- _Vos tâches_
1 - Selon l'article sur l'opération de police chez Globe Aroma, combien de sans-papiers ont été arrêtés ?
2 - Poursuivez, s'il vous plaît, l'article sur l'opération de police chez Globe Aroma à la suite de sa dernière phrase.

- _Document source_
+--
Belgique

"Ce qui s’est passé est extrêmement choquant, nous dit Fabrice Murgia, de procéder à une rafle anti-migrants dans un lieu culturel pourtant aidé par la ville de Bruxelles et le gouvernement flamand. On veut faire peur au secteur culturel en intervenant dans des lieux qui sont des lieux culte de la démocratie et du vivre ensemble." Le directeur du National réagit ainsi, comme tout le secteur culturel flamand, à l’opération de police intervenue vendredi à l’asbl bruxelloise Globe Aroma, connue pour son travail artistique d’intégration vis-à-vis des migrants et demandeurs d’asile. Démarrée d’abord comme une intervention de l’inspection sociale, l’arrivée de la police s’est terminée par l’arrestation de sept sans-papiers dont un artiste qui devait exposer le soir même à l’espace Vanderboght. "C’était un vrai traquenard, ajoute Murgia. Sans doute, veut-on intimider le secteur culturel qui s’implique dans l’accueil des migrants et qui veut poser la question de la politique migratoire, mais ce secteur ne se laissera pas faire."

On se souvient, par exemple, que le National avait créé avec le Nimis Group la très belle pièce "Ceux que j’ai rencontrés ne m’ont peut être pas vus", qui interrogeait la politique migratoire européenne avec, sur scène, des acteurs sans -papiers. Est-ce encore possible ?
+--
[Entrées de la collection]
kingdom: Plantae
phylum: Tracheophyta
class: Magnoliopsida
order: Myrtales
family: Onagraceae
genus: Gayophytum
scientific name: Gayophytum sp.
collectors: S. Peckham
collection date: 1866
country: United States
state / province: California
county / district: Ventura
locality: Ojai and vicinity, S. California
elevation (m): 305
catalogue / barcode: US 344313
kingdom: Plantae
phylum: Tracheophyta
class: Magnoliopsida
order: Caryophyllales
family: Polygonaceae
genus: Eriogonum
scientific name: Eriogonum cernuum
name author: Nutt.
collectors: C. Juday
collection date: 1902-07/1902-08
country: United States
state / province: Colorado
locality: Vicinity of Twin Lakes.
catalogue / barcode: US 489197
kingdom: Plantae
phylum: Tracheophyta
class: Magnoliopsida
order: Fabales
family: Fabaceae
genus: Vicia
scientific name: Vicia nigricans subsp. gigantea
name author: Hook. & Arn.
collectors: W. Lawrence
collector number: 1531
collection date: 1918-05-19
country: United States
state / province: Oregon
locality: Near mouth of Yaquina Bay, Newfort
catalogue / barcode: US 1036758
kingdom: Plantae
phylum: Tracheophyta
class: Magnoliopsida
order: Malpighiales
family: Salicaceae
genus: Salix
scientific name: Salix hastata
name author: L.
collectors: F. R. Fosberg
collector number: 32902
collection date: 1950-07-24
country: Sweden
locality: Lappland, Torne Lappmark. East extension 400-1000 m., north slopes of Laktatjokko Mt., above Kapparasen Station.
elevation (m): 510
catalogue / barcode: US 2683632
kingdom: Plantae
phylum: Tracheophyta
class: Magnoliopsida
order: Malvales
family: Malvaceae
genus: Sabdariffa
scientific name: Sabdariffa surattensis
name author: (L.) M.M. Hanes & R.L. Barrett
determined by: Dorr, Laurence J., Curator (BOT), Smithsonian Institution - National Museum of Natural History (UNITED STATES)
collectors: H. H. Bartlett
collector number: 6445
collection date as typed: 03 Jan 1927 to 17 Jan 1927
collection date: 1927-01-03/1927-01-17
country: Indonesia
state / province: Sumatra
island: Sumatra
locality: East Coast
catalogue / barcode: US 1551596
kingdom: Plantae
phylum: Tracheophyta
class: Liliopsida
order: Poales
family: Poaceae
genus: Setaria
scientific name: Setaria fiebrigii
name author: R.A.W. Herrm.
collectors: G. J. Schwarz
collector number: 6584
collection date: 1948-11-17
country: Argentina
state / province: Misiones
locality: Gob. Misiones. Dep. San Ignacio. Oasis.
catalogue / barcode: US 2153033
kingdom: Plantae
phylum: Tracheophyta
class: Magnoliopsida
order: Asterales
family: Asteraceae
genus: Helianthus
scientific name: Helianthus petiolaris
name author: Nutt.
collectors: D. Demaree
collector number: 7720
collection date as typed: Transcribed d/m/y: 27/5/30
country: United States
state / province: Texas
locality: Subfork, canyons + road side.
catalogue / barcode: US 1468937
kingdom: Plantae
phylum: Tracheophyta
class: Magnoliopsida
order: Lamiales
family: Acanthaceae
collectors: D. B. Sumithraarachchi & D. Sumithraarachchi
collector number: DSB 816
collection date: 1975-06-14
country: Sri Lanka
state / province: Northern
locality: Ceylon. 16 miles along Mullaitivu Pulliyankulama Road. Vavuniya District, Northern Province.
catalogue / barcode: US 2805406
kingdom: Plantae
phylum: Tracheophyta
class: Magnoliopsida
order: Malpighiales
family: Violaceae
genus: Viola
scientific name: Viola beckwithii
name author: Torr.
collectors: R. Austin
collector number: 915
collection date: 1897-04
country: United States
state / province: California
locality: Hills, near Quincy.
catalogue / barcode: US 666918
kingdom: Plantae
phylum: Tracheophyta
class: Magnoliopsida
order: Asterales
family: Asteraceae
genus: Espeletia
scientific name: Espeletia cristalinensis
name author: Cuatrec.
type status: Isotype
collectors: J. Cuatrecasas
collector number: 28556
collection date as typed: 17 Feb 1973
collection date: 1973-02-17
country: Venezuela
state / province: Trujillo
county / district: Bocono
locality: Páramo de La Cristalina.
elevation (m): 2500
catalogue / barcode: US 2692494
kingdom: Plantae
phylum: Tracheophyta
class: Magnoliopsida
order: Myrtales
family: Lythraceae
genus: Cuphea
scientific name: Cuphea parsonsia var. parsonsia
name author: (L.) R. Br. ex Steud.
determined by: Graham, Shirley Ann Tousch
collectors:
+--
- _Réponses par tâche_
1 - Sept, dont un artiste.

2 -
L'Eglise condamne l'action policière

Sur La Première, l'Eglise catholique de Belgique a rejoint lundi la voix de la franc-maçonnerie pour dénoncer la politique migratoire du gouvernement fédéral. L'évêque de Liège Jean-Pierre Delville, référent de l'épiscopat sur la question des réfugiés, a également condamné l'action policière de vendredi et égratigné le projet de loi du gouvernement sur les visites domiciliaires. "Ca me choque, car nous sommes véritablement là à la limite de ce que la Constitution permet. Nous ne sommes pas d'accord (...) Les évêques ne font pas des déclarations sur un projet de loi, il y a une certaine séparation entre l'Eglise et l'Etat (...) mais nous devons proposer des alternatives", a-t-il dit.

L'Eglise de Belgique vient de publier un vade-mecum: "Réfugiés: comment mieux les accueillir", à l'initiative du vicariat de la ville de Bruxelles. "J'ai honte parce que nous ne sommes pas suffisamment accueillants par rapport au sud", a dit Jean-Pierre Delville. La politique du gouvernement, "c'est insuffisant", a-t-il jugé à cet égard.